___ TEXTE À ANALYSER ___

Pour prendre en compte ces évolutions, notre commission présente un amendement visant à étendre l’avis conforme de l’ABF aux projets de parcs éoliens terrestres entrant dans le champ de visibilité d’un monument historique ou d’un site patrimonial remarquable, dans un rayon de dix kilomètres. Il ne s’agit pas d’une interdiction, mais bien d’un contrôle renforcé, afin de protéger notre patrimoine et nos paysages.
Dans d’autres cas, les avancées technologiques constituent, au contraire, une opportunité pour sauvegarder nos paysages. J’ai en particulier à l’esprit les éoliennes flottantes, qui permettront de positionner les parcs offshore à plus grande distance des terres.

___ DONNÉES DE L'EXERCICE ___

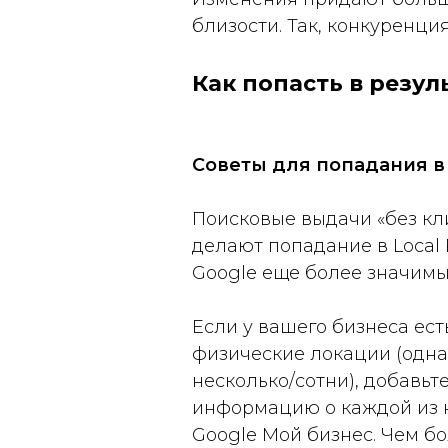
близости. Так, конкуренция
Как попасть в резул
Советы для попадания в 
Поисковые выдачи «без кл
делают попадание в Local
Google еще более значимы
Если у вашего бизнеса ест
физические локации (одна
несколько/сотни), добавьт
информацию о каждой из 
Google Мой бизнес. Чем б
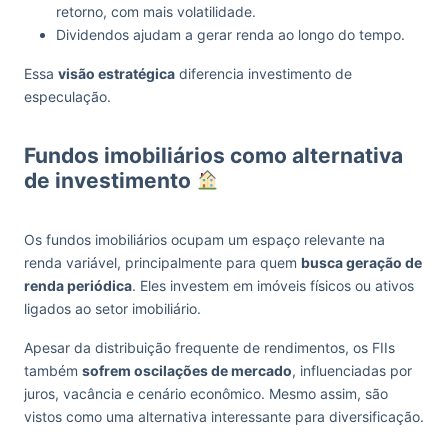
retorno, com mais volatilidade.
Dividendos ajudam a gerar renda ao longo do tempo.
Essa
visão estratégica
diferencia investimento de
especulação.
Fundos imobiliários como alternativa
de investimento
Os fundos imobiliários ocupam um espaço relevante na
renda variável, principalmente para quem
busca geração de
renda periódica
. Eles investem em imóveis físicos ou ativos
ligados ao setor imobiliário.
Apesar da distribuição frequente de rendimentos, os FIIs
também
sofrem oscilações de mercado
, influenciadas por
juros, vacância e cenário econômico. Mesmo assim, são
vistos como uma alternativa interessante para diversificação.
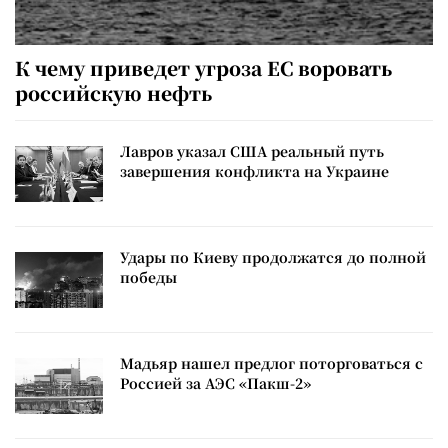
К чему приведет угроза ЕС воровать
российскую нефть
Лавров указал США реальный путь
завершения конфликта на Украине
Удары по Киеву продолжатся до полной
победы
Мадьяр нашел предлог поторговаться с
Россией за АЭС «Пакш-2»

___
___ DONNÉES DE L'EXERCICE ___

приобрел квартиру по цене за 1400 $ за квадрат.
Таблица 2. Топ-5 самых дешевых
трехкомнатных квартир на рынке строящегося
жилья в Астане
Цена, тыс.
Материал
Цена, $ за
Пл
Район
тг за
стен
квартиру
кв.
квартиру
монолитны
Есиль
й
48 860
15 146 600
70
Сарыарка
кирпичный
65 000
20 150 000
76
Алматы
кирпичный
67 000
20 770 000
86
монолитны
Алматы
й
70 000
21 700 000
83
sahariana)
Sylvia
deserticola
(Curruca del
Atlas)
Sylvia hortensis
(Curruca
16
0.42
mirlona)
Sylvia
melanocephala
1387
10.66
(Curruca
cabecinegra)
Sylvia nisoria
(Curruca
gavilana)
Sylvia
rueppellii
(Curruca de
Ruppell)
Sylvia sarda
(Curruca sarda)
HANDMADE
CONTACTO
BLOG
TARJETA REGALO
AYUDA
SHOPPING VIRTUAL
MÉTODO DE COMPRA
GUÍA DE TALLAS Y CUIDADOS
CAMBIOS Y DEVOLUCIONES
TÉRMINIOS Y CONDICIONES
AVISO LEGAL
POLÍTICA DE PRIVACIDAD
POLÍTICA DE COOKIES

___

**SÉRIE D'EXERCICES:**
1. Dans les rangées, remplace « нефть » par « газ » et recopie les lignes allant de celle qui contient « К чему приведет угроза ЕС воровать » jusqu'à celle qui contient « Россией за АЭС », sans rien modifier d'autre.
2. Reprends le texte sur les parcs éoliens et les paysages là où il s'arrête et poursuis-le.
Ces rangées n'ont aucun lien avec le texte sur les parcs éoliens et les paysages.

**CORRIGÉ DES EXERCICES:**
1.
К чему приведет угроза ЕС воровать
российскую газ
Лавров указал США реальный путь
завершения конфликта на Украине
Удары по Киеву продолжатся до полной
победы
Мадьяр нашел предлог поторговаться с
Россией за АЭС «Пакш-2»

2.
L’implantation récente du premier parc éolien en mer, au large du Croisic, a suscité beaucoup d’incompréhension de la part des élus locaux. Soucieuse de préserver nos littoraux de l’impact visuel et de l’effet d’encerclement, que j’ai pu moi-même constater dans mon département de la Loire-Atlantique, notre commission vous invitera donc à interdire la mise en place de tels dispositifs à moins de 40 kilomètres des côtes, à compter des prochains appels d’offres.
M. François Patriat. Sous la mer, c’est encore mieux !
Mme Laurence Garnier, rapporteure pour avis. Personne ici ne conteste la nécessité du développement des EnR pour faire face aux enjeux d’écologie et de souveraineté énergétique. Veillons toutefois à ce que leur déploiement ne constitue pas un nouveau motif de division sociale et territoriale.
Alors que les éoliennes terrestres se multiplient souvent en milieu rural, et particulièrement en milieu rural pauvre, une étude datant de 2019 a montré que les manifestants pour le climat étaient majoritairement jeunes, urbains, et issus de classes sociales privilégiées.
Si l’on souhaite que les enjeux écologiques ne soient pas portés par quelques-uns, mais au contraire partagés par tous les Français, nous devons tracer cette ligne de crête et trouver le bon équilibre entre EnR et cadre de vie.
M. Jean-Marc Boyer. Très bien !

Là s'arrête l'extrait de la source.